I also DM'd you a link to the app, if you have time to check it out would appreciate your feedback.

_Arsenie_Boca_ t1_j3dntcr wrote on January 7, 2023 at 8:47 PM

#1,304,337

Replying to jrmylee (#1,304,214)

Awesome. I dont, but there is a VSCode extension, so that would be integrated already. Or do you have any special integration of copilot?

the__itis t1_j3dogz7 wrote on January 7, 2023 at 8:51 PM

#1,304,356

Replying to JackBlemming (#1,298,672)

Also if not 100% native, compiling libraries for architectures is a big complication.

jrmylee OP t1_j3dp0tc wrote on January 7, 2023 at 8:55 PM

#1,304,378

Replying to _Arsenie_Boca_ (#1,304,337)

Yeah we don't currently have extensions implemented(not sure it's possible in a 3rd party web-app actually).

I've been using Copilot a ton so was curious if you were also using it

_Arsenie_Boca_ t1_j3dpfxv wrote on January 7, 2023 at 8:58 PM

#1,304,397

Replying to jrmylee (#1,304,378)

Ah ok, I didnt know that was an issue. Extensions are really important so you should definitely look into that

jrmylee OP t1_j3dylup wrote on January 7, 2023 at 9:59 PM

#1,304,720

Replying to AGI_69 (#1,301,751)

How did you run into this error?

AGI_69 t1_j3e0uou wrote on January 7, 2023 at 10:14 PM

#1,304,804

Replying to jrmylee (#1,304,720)

Tried to join the waitlist. Works now

The_Rational_Player t1_j3ewfe3 wrote on January 8, 2023 at 1:57 AM

#1,306,075

Really feel like this is a redundancy based on what's available out there todate.

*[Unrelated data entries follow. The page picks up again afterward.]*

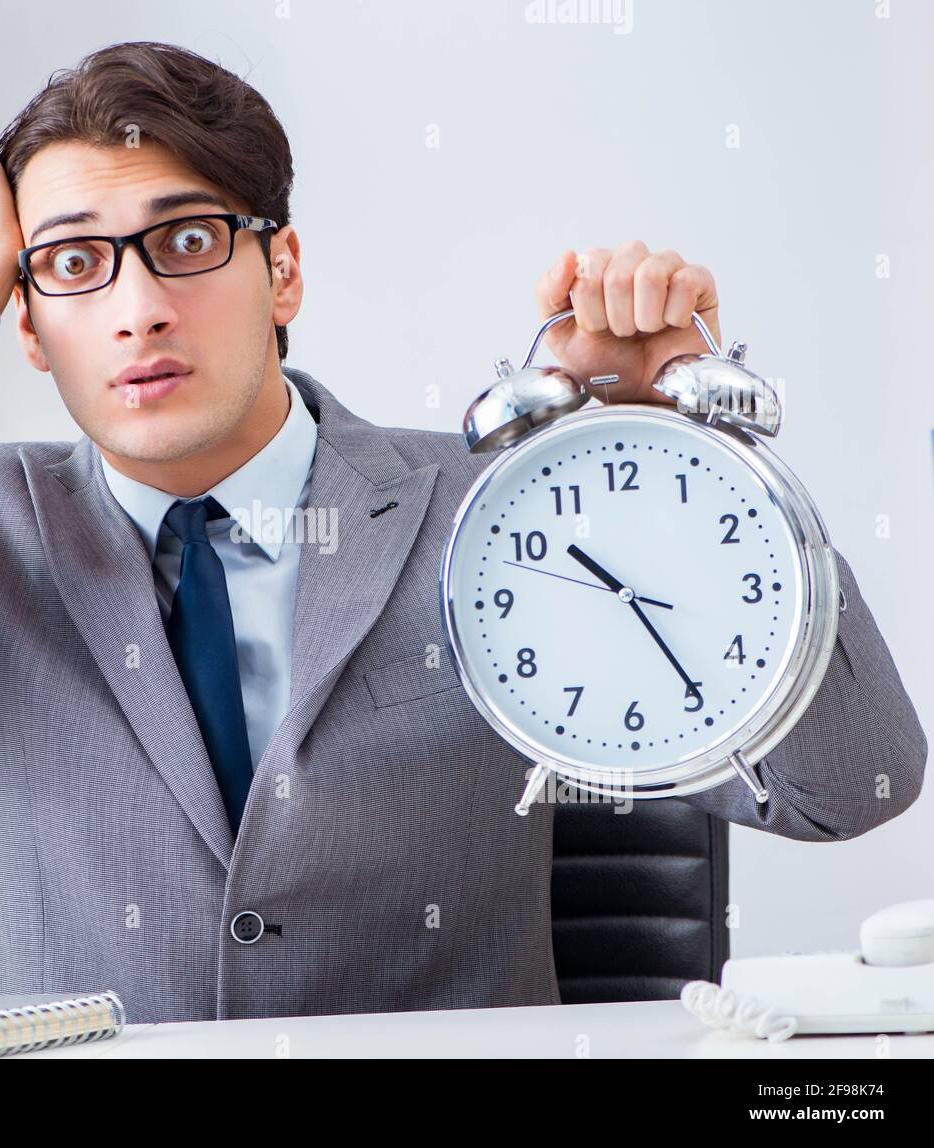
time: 10:24
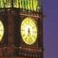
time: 6:27
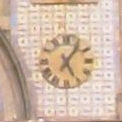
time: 5:06
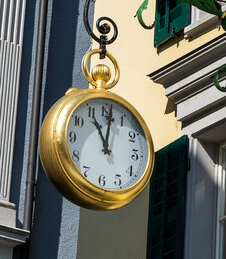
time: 11:01
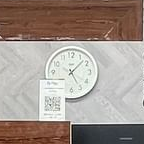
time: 5:07
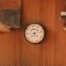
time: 4:12
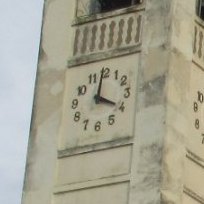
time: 4:00
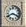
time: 3:40
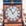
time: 11:07
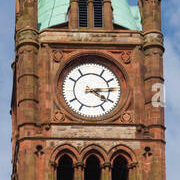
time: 4:14
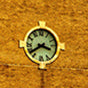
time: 3:38
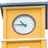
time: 10:45
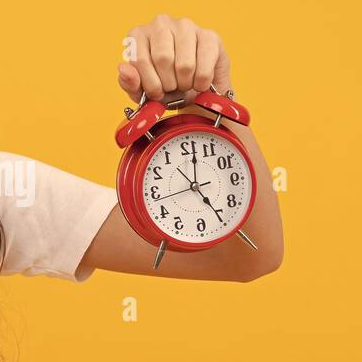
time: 5:01
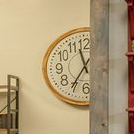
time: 11:35
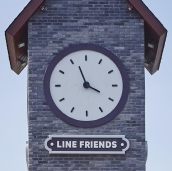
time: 3:56
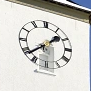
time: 1:38
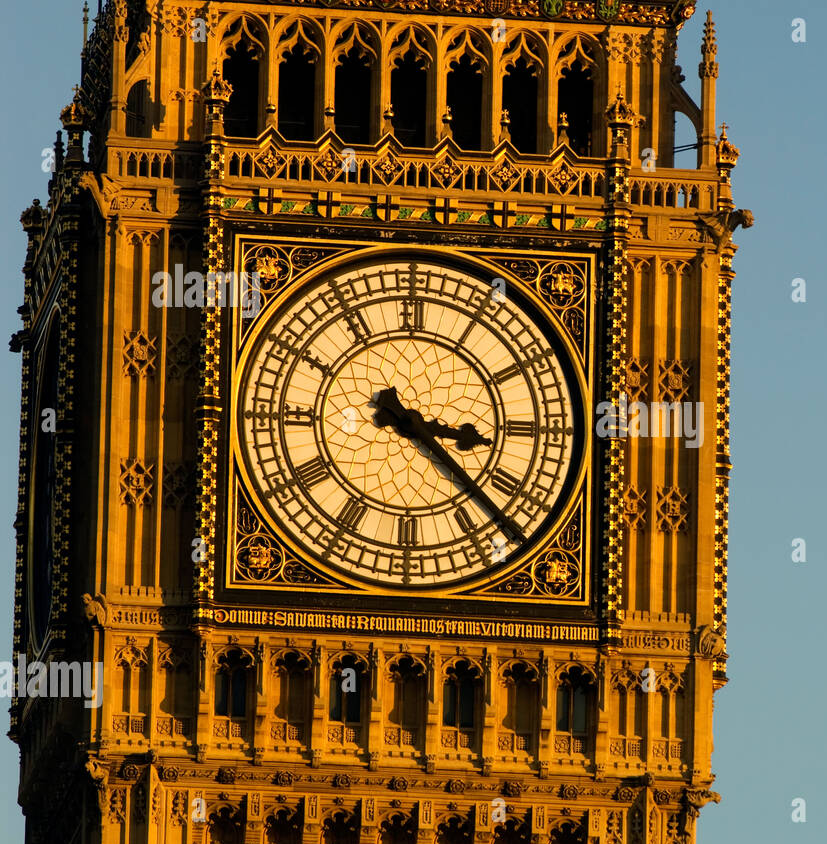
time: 3:22
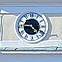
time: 4:45
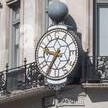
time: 9:35
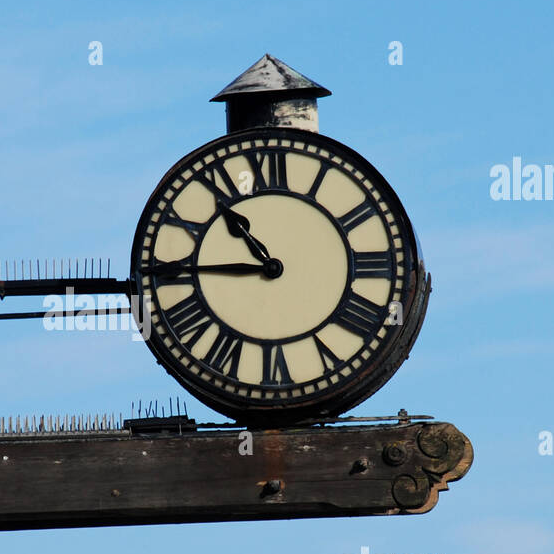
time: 10:44
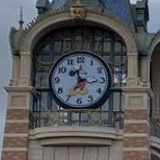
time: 11:35
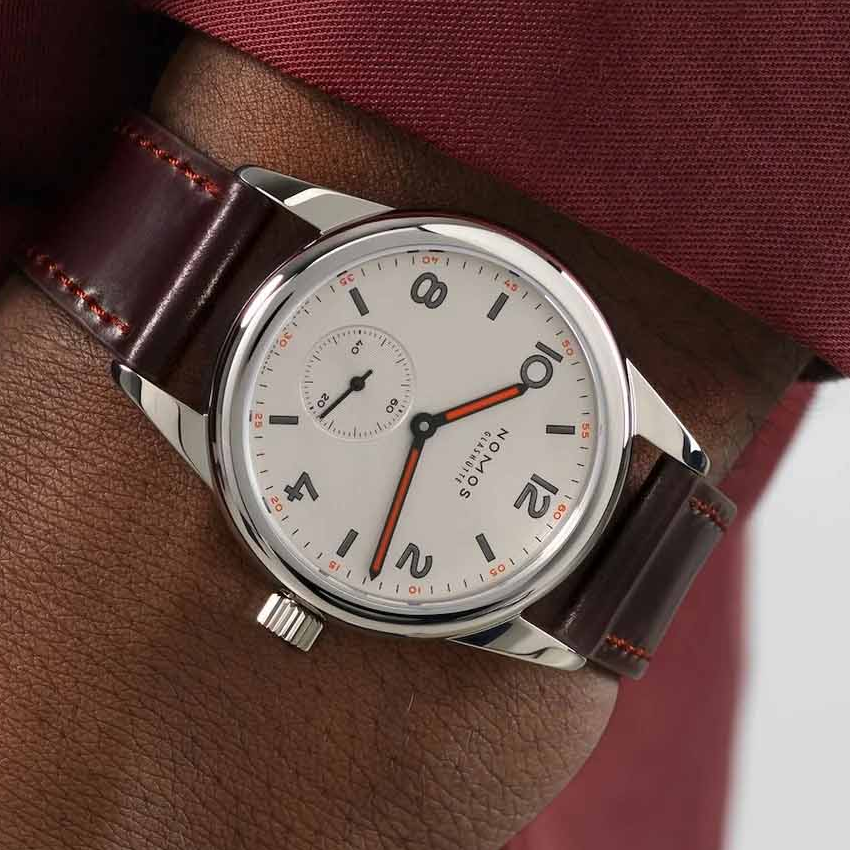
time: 2:32
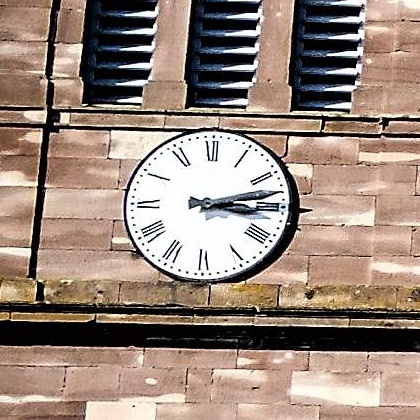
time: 3:13
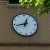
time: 12:43
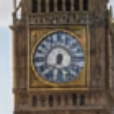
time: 6:35
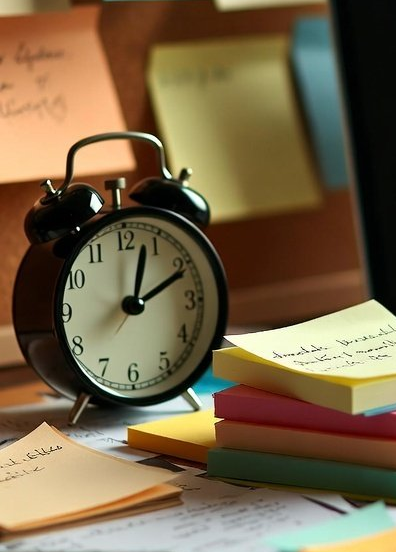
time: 2:02
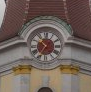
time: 10:35
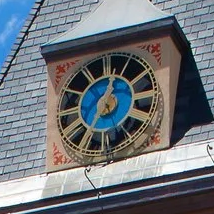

i_ikhatri t1_j3xlleh wrote on January 11, 2023 at 7:35 PM

#1,334,805

Replying to jrmylee (#1,298,826)

Just to add onto this feedback (because I think /u/JackBlemming is 100% correct) you would probably benefit from storing some of the most popular datasets (ImageNet, MS COCO, whatever is relevant to the fields you're targeting) somewhere in the cloud where you can provide fast read access (or fast copies) to any number of training workers that get spun up.

Research datasets tend to be fairly standardized so I think you could get a high amount of coverage by just having a few common datasets available. I only gave computer vision examples because that's what I'm most familiar with but if you get a few CV datasets, a few NLP ones etc. you should be able to provide a killer UX.

Bonus points if you're somehow able to configure the repos to read from the centralized datastore properly automatically (though this is probably difficult/impossible).